Table 9 Comparison of mean values of Recipient site Functional scores based on the number of perforators using Mann Whitney Test
Table 10 Comparison of mean values of Donor site Aesthetics scores based on the number of perforators using Mann Whitney Test
Table 11 Comparison of Intra-op & Post-op complications based on the number of perforators using Chi Square Test
Table 12 Comparison of Donor site function scores based on the number of perforators using Chi Square Test

A particularly important advantage of the ALT flap is the relatively low donor-site morbidity that accompanies even a substantial flap harvest. An increase in the size of a cutaneous flap does not appear to cause a proportional increase in donor-site morbidity. Dissection and protection of the nerve to the vastus lateralis muscle should be performed carefully to preserve maximal quadriceps function when harvesting a cutaneous ALT flap. The inclusion of a segment of the vastus lateralis muscle might be expected to increase donor-site morbidity; however, it was objectively demonstrated at long-term follow-up with a kinetic communicator machine that only a minimal weakness of the thigh results.

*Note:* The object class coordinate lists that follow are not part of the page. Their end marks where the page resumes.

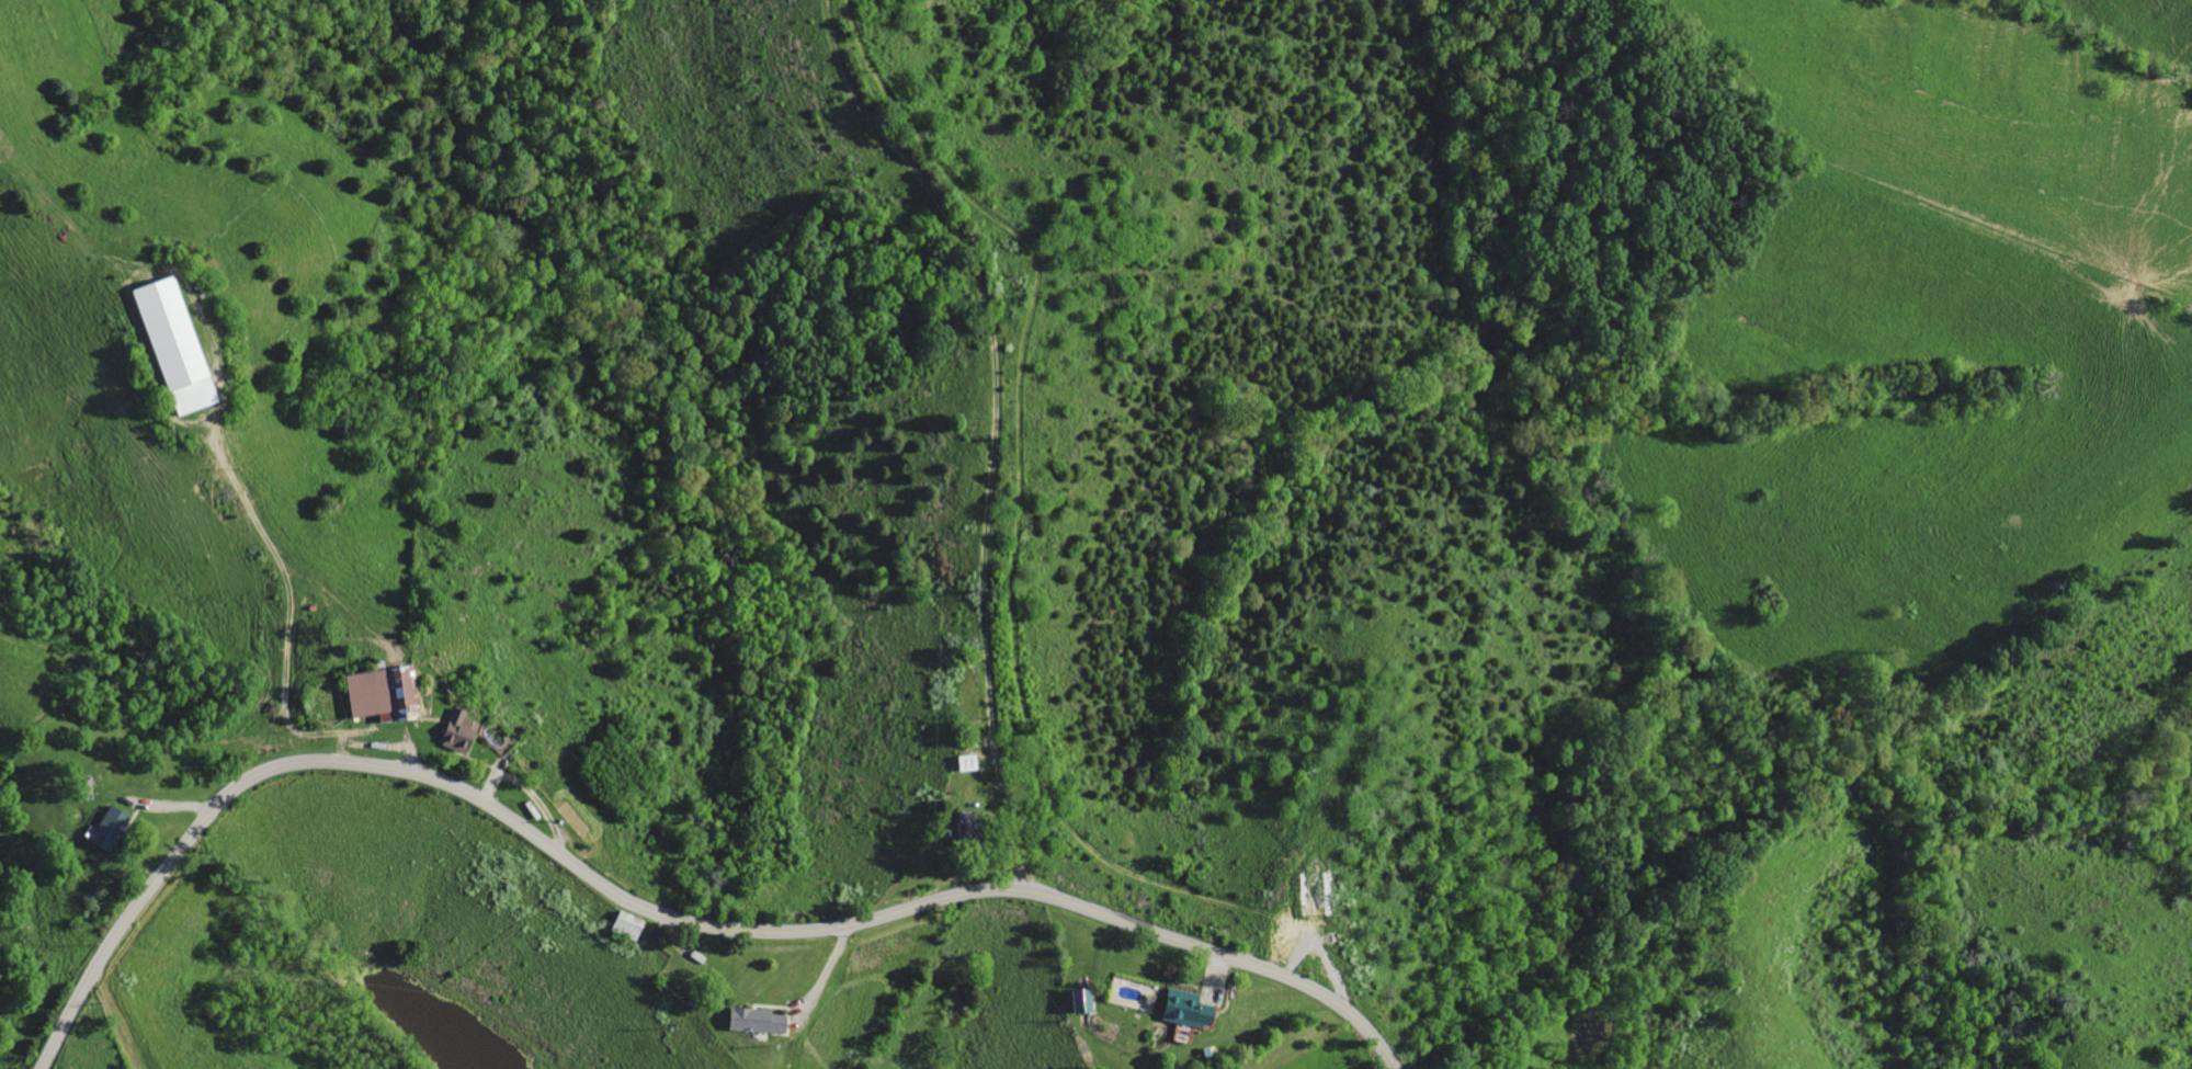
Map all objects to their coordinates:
building: (178, 346)
building: (388, 692)
building: (461, 732)
building: (969, 764)
building: (974, 827)
building: (113, 828)
road: (649, 909)
building: (1084, 1001)
building: (1189, 1013)
building: (758, 1020)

An article by Nicholas Platt et al. [7] shows case series of 92 patients but with a retrospective view while our study showcases a prospective view done in our institute.

In our experience, no significant functional deficits were noted either by the patient or examining physician [8].

Conclusion

Our experience with the ALT flap illustrates the versatility in the clinical application of the flap. The many advantages of the flap, including a long and reliable pedicle, the large area of skin that can be harvested, the potential to supercharge the distally based flap and the minimal donor site morbidity highlights the diversity of defects that can be reconstructed using the ALT flap.